■ WHAT IS NEEDED: A faithful transcript of all the lines below, with no pictures, is the goal here.

BEGIN TASK INPUT

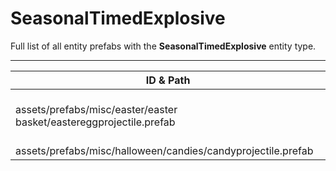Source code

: # SeasonalTimedExplosive
Full list of all <Badge type="warning" text="2"/> entity prefabs with the **SeasonalTimedExplosive** entity type.

---
| ID & Path |
| --- |
| <a href="#3721260684"><Badge id="3721260684" type="tip" text="#"/></a> <Badge type="tip" text="3721260684"/> <Badge type="info" text="DontBecomeSolidWithPlayerInside"/> <Badge type="info" text="RealmedRemove"/> <Badge type="info" text="ServerProjectile"/> <Badge type="info" text="HideUntilMobile"/> <Badge type="info" text="Rust.PropRenderer"/> <br> assets/prefabs/misc/easter/easter basket/eastereggprojectile.prefab |
| <a href="#1465468950"><Badge id="1465468950" type="tip" text="#"/></a> <Badge type="tip" text="1465468950"/> <Badge type="info" text="DontBecomeSolidWithPlayerInside"/> <Badge type="info" text="RealmedRemove"/> <Badge type="info" text="ServerProjectile"/> <Badge type="info" text="HideUntilMobile"/> <Badge type="info" text="Rust.PropRenderer"/> <br> assets/prefabs/misc/halloween/candies/candyprojectile.prefab |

END TASK INPUT

■ RESPONSE:
Source code

: # SeasonalTimedExplosive
Full list of all <Badge type="warning" text="2"/> entity prefabs with the **SeasonalTimedExplosive** entity type.

---
| ID & Path |
| --- |
| <a href="#3721260684"><Badge id="3721260684" type="tip" text="#"/></a> <Badge type="tip" text="3721260684"/> <Badge type="info" text="DontBecomeSolidWithPlayerInside"/> <Badge type="info" text="RealmedRemove"/> <Badge type="info" text="ServerProjectile"/> <Badge type="info" text="HideUntilMobile"/> <Badge type="info" text="Rust.PropRenderer"/> <br> assets/prefabs/misc/easter/easter basket/eastereggprojectile.prefab |
| <a href="#1465468950"><Badge id="1465468950" type="tip" text="#"/></a> <Badge type="tip" text="1465468950"/> <Badge type="info" text="DontBecomeSolidWithPlayerInside"/> <Badge type="info" text="RealmedRemove"/> <Badge type="info" text="ServerProjectile"/> <Badge type="info" text="HideUntilMobile"/> <Badge type="info" text="Rust.PropRenderer"/> <br> assets/prefabs/misc/halloween/candies/candyprojectile.prefab |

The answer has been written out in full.